In my experience, exposing objects in APIs like this remains an exception
rather than a rule.  Regardless, using symbol versioning still limits the
problem to cases where objects are being passed around between multiple
versions of a library *and* the definition of that particular object has
changed.  Without symbol versioning, loading multiple versions of a library
frequently leads to segfaults in library *internals*, regardless of whether
the library has a clean API.

> And there's also problem which is rather C++-specific: When an object
> is created, the size of the object is typically compiled into the
> creator, unversioned.  This means that unless the API is very
> carefully designed, you end up with non-versioned dependencies anyway.

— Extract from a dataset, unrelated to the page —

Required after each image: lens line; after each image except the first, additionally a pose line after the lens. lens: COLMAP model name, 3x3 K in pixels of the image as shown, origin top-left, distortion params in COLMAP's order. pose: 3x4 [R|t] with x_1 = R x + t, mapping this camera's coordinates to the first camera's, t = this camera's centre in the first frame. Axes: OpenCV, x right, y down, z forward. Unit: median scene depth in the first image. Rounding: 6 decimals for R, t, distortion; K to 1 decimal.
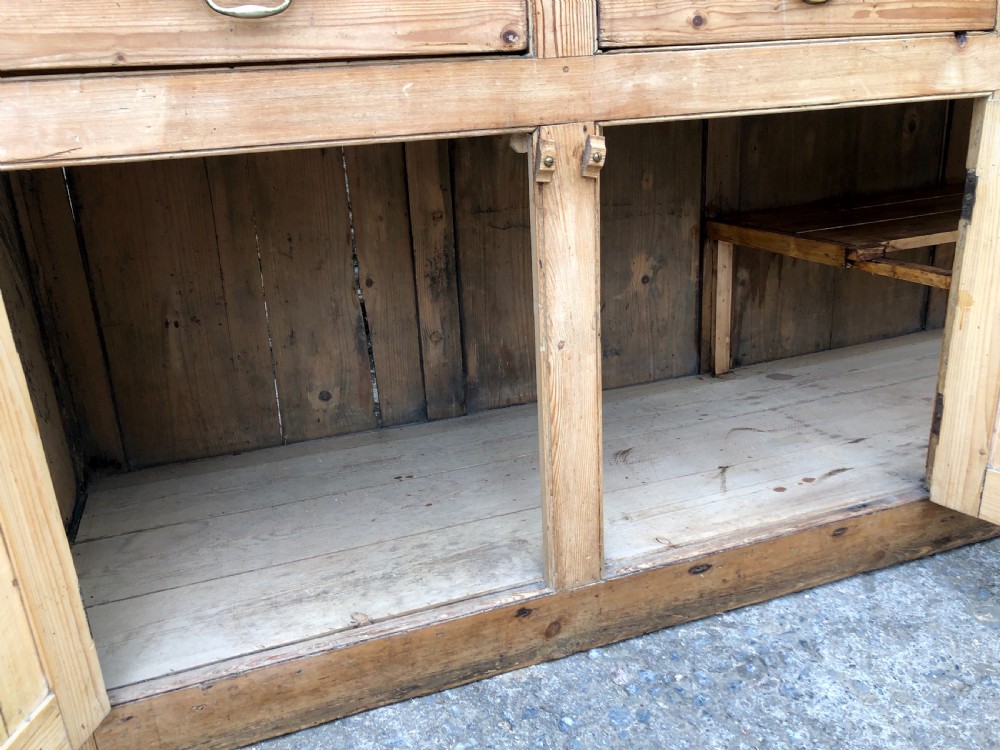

True.  But again, this only shows that symbol versioning is not a panacea --
not that it isn't worth doing.

> The poster child for symbol versioning, GNU libc, uses one source
> version to provide multiple, versioned entry points.  This offers
> complete control over the interplay of versions, and works best for C
> code.  Symbol versioning is no magic bullet that lets you escape DLL
> hell.  In general, what saves us is the ability to recompile large
> parts of our software archive against new library versions, not symbol
> versioning.

In addition to the special case of glibc, symbol versioning (of one sort or
another) has been used for the following libraries to good effect where it
was not practical to just recompile everything against new library versions;
in many of these cases, the impetus for symbol versioning originated with
Debian:

  BDB
  cyrus-sasl
  libkrb5 (MIT and Heimdal)
  libpng
  gnutls
  openssl
  wxwidgets

For *any* library with other libraries as reverse-dependencies, where the
maintainer has considered shipping two upstream versions of the lib in
parallel, unless it's *known* that the API is not safe under symbol
versioning, using symbol versioning should be the default policy.  Even if
only packages linking against the new version of the lib pick up the symbol
versioning, it can still make a *huge* difference in the quality of the
user's experience.

-- 
Steve Langasek                   Give me a lever long enough and a Free OS
Debian Developer                   to set it on, and I can move the world.